Travail à réaliser: Selon l'article ci-dessous sur le marché de Matoto, à quelle heure Haïssata Sidibé commence-t-elle sa journée de travail ?

Extrait de page:
■ ■ ■ ■
Le marché de Matoto est l’un des poumons économiques de Conakry. Il est
connu pour être la porte d’entrée des produits venus de Guinée forestière. Mais
aujourd’hui, les marchands manquent d’espace, l’assainissement fait défaut et
rien n’est entrepris pour améliorer les conditions de travail sur le marché.
Au bord de l’autoroute Fidel
Castro, pliées en deux, des femmes font le tri des bananes plantain, essaient
de récupérer ce qui pourra encore être vendu. « Je suis là pour me
débrouiller. Je suis obligée de faire ça parce que j’ai des enfants à nourrir.
Je viens ici chaque jour. Par semaine, tu peux gagner 80 000 à 100
000 francs guinéens, ça dépend », dit Hawa Condé. Elle gagne, en moyenne,
moins de 10 euros par semaine. « C’est très sale. Regardez. Ça, c’est
des restes de bananes mélangés aux ordures ménagères. »
Une odeur âcre de fumier prend au
nez. Ici, le sol est mou, de couleur noire. Le tri des fruits produit beaucoup
de déchets et ils ne sont pas ramassés régulièrement. « On en a beaucoup
parlé, mais les autorités ne font rien, elles ne viennent pas prendre les
ordures tous les jours. »
« Toujours les mêmes promesses qui ne se réalisent jamais »
Une rivière d’eau usée s’écoule
dans un fossé rempli d’ordures derrière les vendeuses. Haïssata Sidibé est
l’une d’entre elles. « Je commence à 5 heures du matin et je termine
à 19 h. Jusqu’à présent le gouvernement ne nous vient pas en aide, c’est
toujours les mêmes promesses qui ne se réalisent jamais »,
déplore-t-elle.
■ ■ ■ ■
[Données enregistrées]
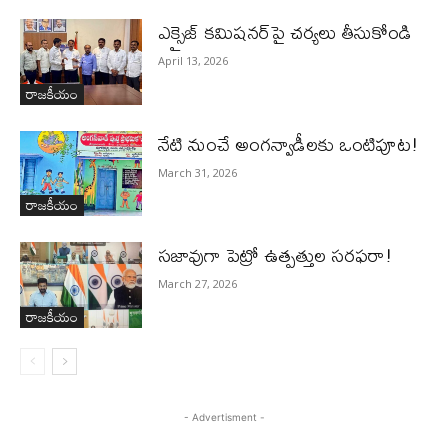
ఎక్సైజ్ క‌మిష‌న‌ర్‌పై చ‌ర్య‌లు తీసుకోండి
April 13, 2026
రాజకీయం
నేటి నుంచే అంగన్వాడీల‌కు ఒంటిపూట!
March 31, 2026
రాజకీయం
స‌జావుగా పెట్రో ఉత్ప‌త్తుల స‌ర‌ఫ‌రా!
March 27, 2026
రాజకీయం
- Advertisment -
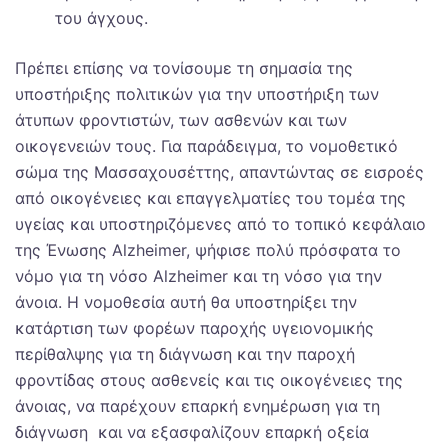
του άγχους.
Πρέπει επίσης να τονίσουμε τη σημασία της
υποστήριξης πολιτικών για την υποστήριξη των
άτυπων φροντιστών, των ασθενών και των
οικογενειών τους. Για παράδειγμα, το νομοθετικό
σώμα της Μασσαχουσέττης, απαντώντας σε εισροές
από οικογένειες και επαγγελματίες του τομέα της
υγείας και υποστηριζόμενες από το τοπικό κεφάλαιο
της Ένωσης Alzheimer, ψήφισε πολύ πρόσφατα το
νόμο για τη νόσο Alzheimer και τη νόσο για την
άνοια. Η νομοθεσία αυτή θα υποστηρίξει την
κατάρτιση των φορέων παροχής υγειονομικής
περίθαλψης για τη διάγνωση και την παροχή
φροντίδας στους ασθενείς και τις οικογένειες της
άνοιας, να παρέχουν επαρκή ενημέρωση για τη
διάγνωση και να εξασφαλίζουν επαρκή οξεία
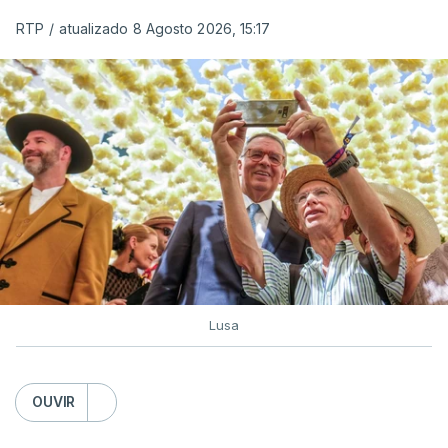
RTP
/
atualizado 8 Agosto 2026, 15:17
Lusa
OUVIR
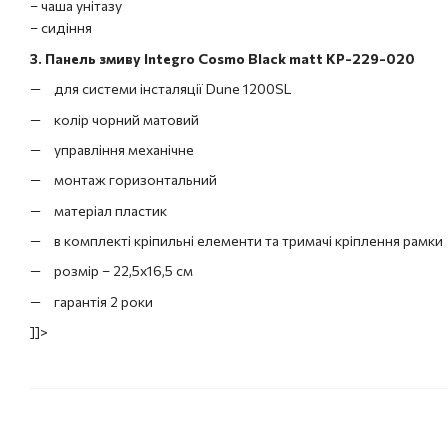
– чаша унітазу
– сидіння
3. Панель змиву Integro Cosmo Black matt KP-229-020
для системи інсталяції Dune 1200SL
колір чорний матовий
управління механічне
монтаж горизонтальний
матеріал пластик
в комплекті кріпильні елементи та тримачі кріплення рамки
розмір – 22,5х16,5 см
гарантія 2 роки
]]>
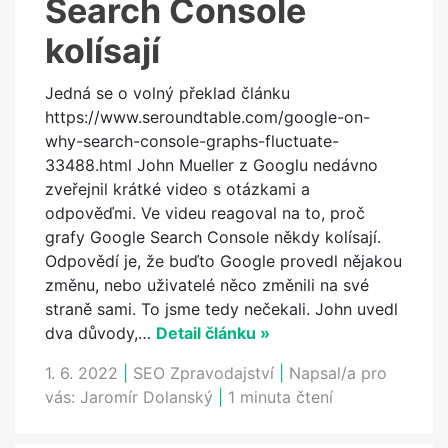
Search Console
kolísají
Jedná se o volný překlad článku
https://www.seroundtable.com/google-on-
why-search-console-graphs-fluctuate-
33488.html John Mueller z Googlu nedávno
zveřejnil krátké video s otázkami a
odpověďmi. Ve videu reagoval na to, proč
grafy Google Search Console někdy kolísají.
Odpovědí je, že buďto Google provedl nějakou
změnu, nebo uživatelé něco změnili na své
straně sami. To jsme tedy nečekali. John uvedl
dva důvody,…
Detail článku »
1. 6. 2022
|
SEO Zpravodajství
|
Napsal/a pro
vás:
Jaromír Dolanský
|
1 minuta čtení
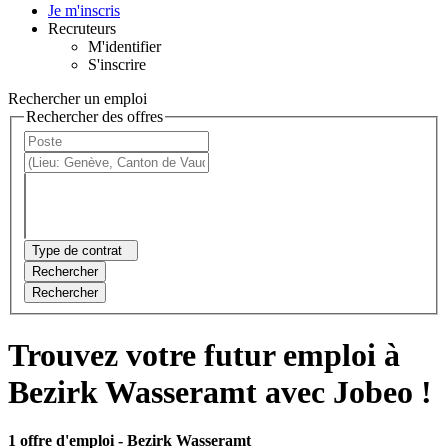
Je m'inscris
Recruteurs
M'identifier
S'inscrire
Rechercher un emploi
Rechercher des offres
Type de contrat
Rechercher
Rechercher
Trouvez votre futur emploi à
Bezirk Wasseramt avec Jobeo !
1 offre d'emploi
- Bezirk Wasseramt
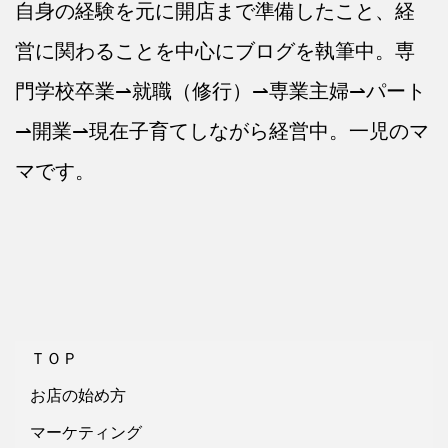
自身の経験を元に開店まで準備したこと、経
営に関わることを中心にブログを執筆中。専
門学校卒業⇀就職（修行）⇀専業主婦⇀パート
⇀開業⇀現在子育てしながら経営中。一児のマ
マです。
ＴＯＰ
お店の始め方
マーケティング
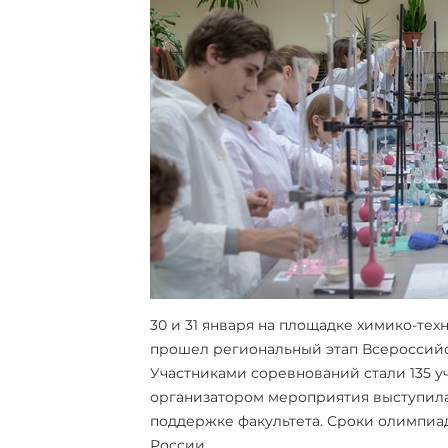
30 и 31 января на площадке химико-те
прошел региональный этап Всероссий
Участниками соревнований стали 135 уче
организатором мероприятия выступила
поддержке факультета. Сроки олимпи
России.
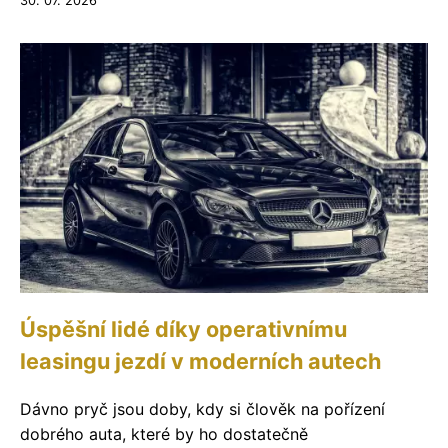
30. 07. 2026
Úspěšní lidé díky operativnímu
leasingu jezdí v moderních autech
Dávno pryč jsou doby, kdy si člověk na pořízení
dobrého auta, které by ho dostatečně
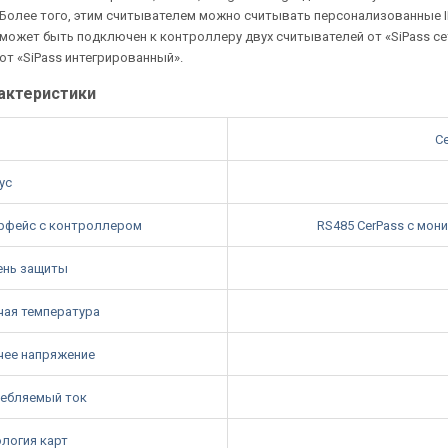
Более того, этим считывателем можно считывать персонализованные ID 
может быть подключен к контроллеру двух считывателей от «SiPass с
от «SiPass интегрированный».
актеристики
С
ус
рфейс с контроллером
RS485 CerPass с мон
ень защиты
чая температура
чее напряжение
ебляемый ток
ология карт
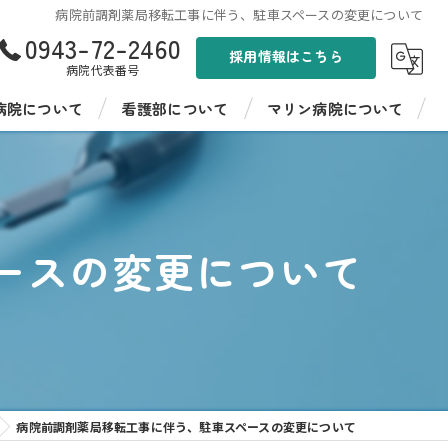
病院前調剤薬局移転工事に伴う、駐車スペースの変更について
0943-72-2460
採用情報はこちら
病院代表番号
病院について
看護部について
マリン病院について
ンド
看護部紹介
聖峰会 マリン病院
病棟紹介
聖峰会 マリン病院の採用情報
ースの変更について
イフ聖峰
看護師教育
イフ聖峰 ショートステイ
病院見学・インターンシップ
パワーデイケア 燦ふらわー
先輩の声
ンター ひまわり
病院前調剤薬局移転工事に伴う、駐車スペースの変更について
■ ■ ■ ■
Réponse attendue: À 5 heures du matin.